DoclingDocument Input Example¶
Overview¶
This example demonstrates how to process pre-converted DoclingDocument JSON files, enabling reprocessing of documents without re-running OCR or document conversion.
Time: 10 minutes
Use Case: BillingDocument Reprocessing¶
Reprocess a previously converted invoice document with a different template or extraction strategy, without re-running expensive OCR operations.
Document Source¶
File: invoice_docling.json
Type: DoclingDocument JSON
Content: Pre-processed invoice with structure, text, and layout information.
Creating DoclingDocument Files¶
Method 1: Export from Docling Graph¶
# First run: Convert PDF and export DoclingDocument
uv run docling-graph convert invoice.pdf \
--template "templates.billing_document.BillingDocument" \
--export-docling-json
# This creates: outputs/invoice_docling.json
Method 2: Use Docling Directly¶
from docling.document_converter import DocumentConverter
# Convert document with Docling
converter = DocumentConverter()
result = converter.convert("invoice.pdf")
# Export DoclingDocument
with open("invoice_docling.json", "w") as f:
f.write(result.document.model_dump_json(indent=2))
Method 3: Custom Pipeline¶
from docling_core.types.doc import DoclingDocument
import json
# Create custom DoclingDocument
doc = DoclingDocument(
schema_name="DoclingDocument",
version="1.0.0",
name="custom_invoice",
# ... add pages, body, furniture
)
# Save to JSON
with open("custom_docling.json", "w") as f:
json.dump(doc.model_dump(), f, indent=2)
Template Definition¶
We'll use an invoice template for this example.
from pydantic import BaseModel, Field
from docling_graph.utils import edge
class Address(BaseModel):
"""Address component."""
model_config = {'is_entity': False}
street: str = Field(description="Street address")
city: str = Field(description="City")
postal_code: str = Field(description="Postal code")
country: str = Field(description="Country")
class Company(BaseModel):
"""Company entity."""
model_config = {
'is_entity': True,
'graph_id_fields': ['name']
}
name: str = Field(description="Company name")
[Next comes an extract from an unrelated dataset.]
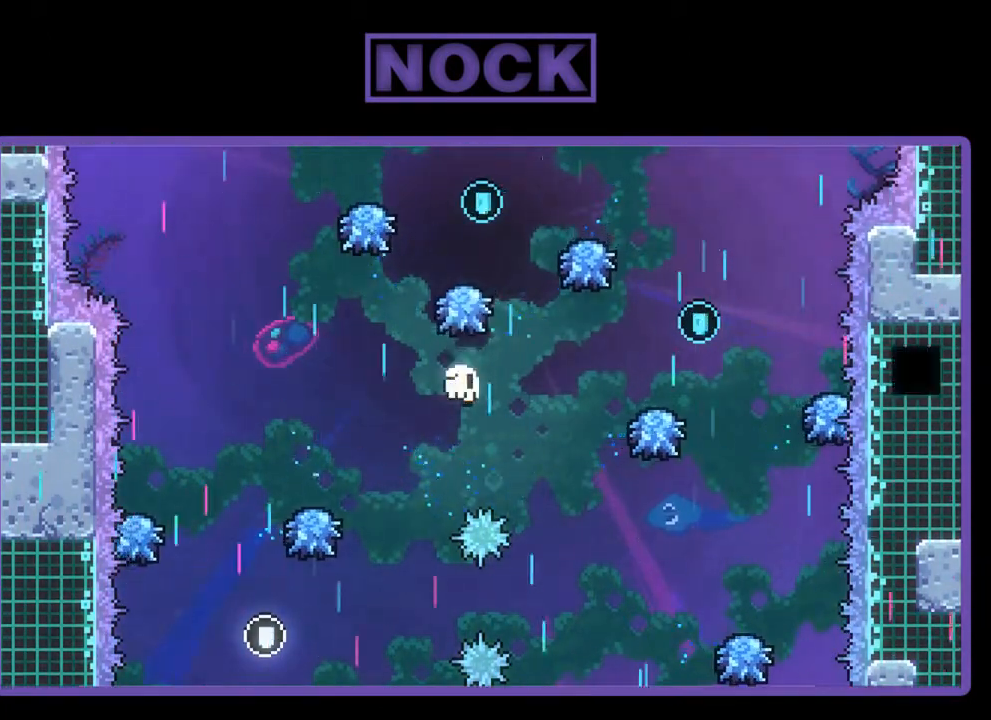
{"buttons": [], "left_stick": "center", "events": [[150, "DPAD_RIGHT", "up"], [217, "R2", "up"]]}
address: Address = Field(description="Company address")
tax_id: str | None = Field(default=None, description="Tax ID")
class LineItem(BaseModel):
"""Invoice line item."""
model_config = {'is_entity': False}
description: str = Field(description="Item description")
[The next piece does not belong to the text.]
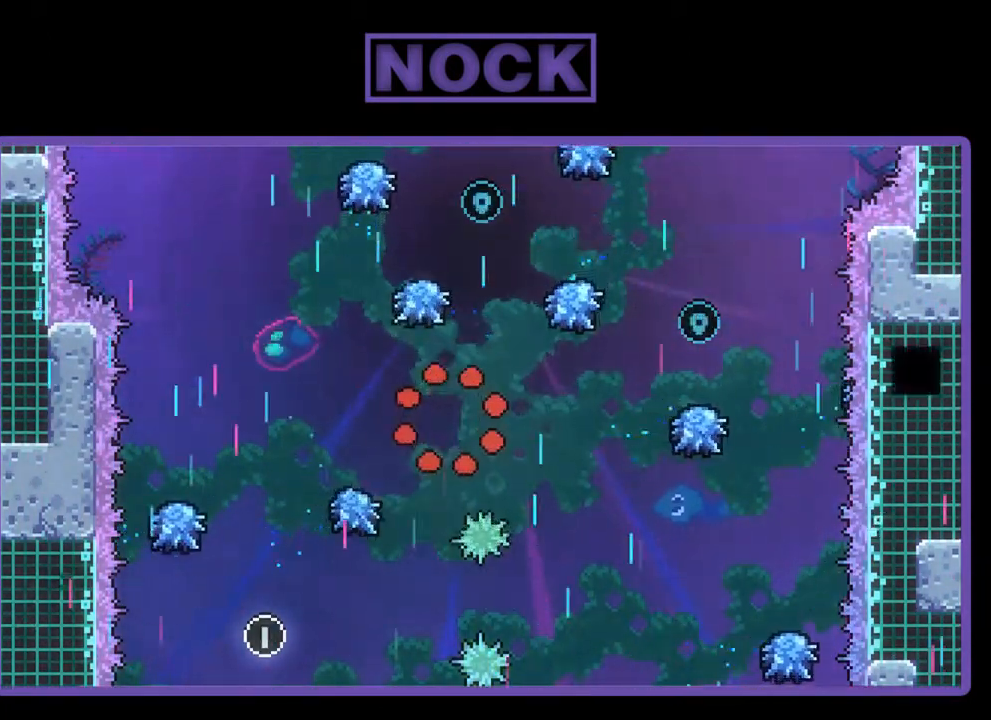
{"buttons": ["R2"], "left_stick": "center", "events": [[283, "R2", "down"]]}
quantity: float = Field(description="Quantity")
unit_price: float = Field(description="Unit price")
total: float = Field(description="Line total")
class BillingDocument(BaseModel):
"""Complete invoice structure."""
model_config = {'is_entity': True}
document_no: str = Field(description="Invoice number")
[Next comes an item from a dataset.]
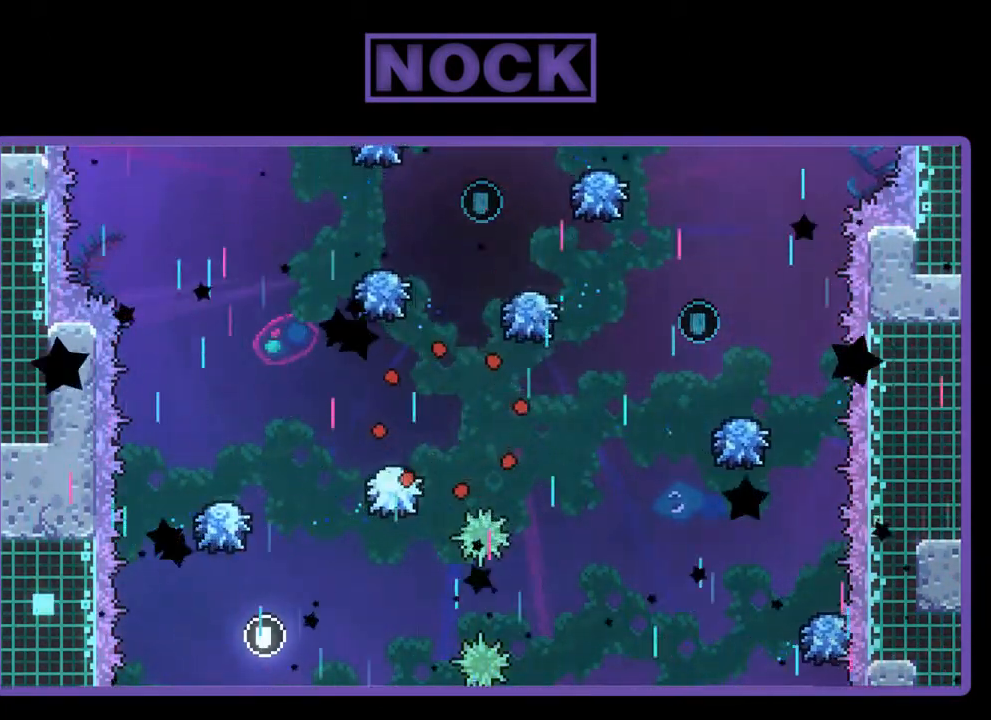
{"buttons": ["R2"], "left_stick": "center", "events": []}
date: str = Field(description="Invoice date")
issuer: Company = edge("ISSUED_BY", description="Issuing company")
client: Company = edge("BILLED_TO", description="Client company")
line_items: list[LineItem] = Field(description="Invoice line items")
subtotal: float = Field(description="Subtotal amount")
tax: float = Field(description="Tax amount")
total: float = Field(description="Total amount")
Save as: templates/billing_document.py
Processing with CLI¶
Basic DoclingDocument Processing¶
# Process DoclingDocument JSON
uv run docling-graph convert invoice_docling.json \
--template "templates.billing_document.BillingDocument" \
--backend llm \
--inference remote
Reprocess with Different Template¶
# First extraction
uv run docling-graph convert invoice.pdf \
--template "templates.billing_document.BasicInvoice" \
--export-docling-json
# Reprocess with detailed template (no OCR needed)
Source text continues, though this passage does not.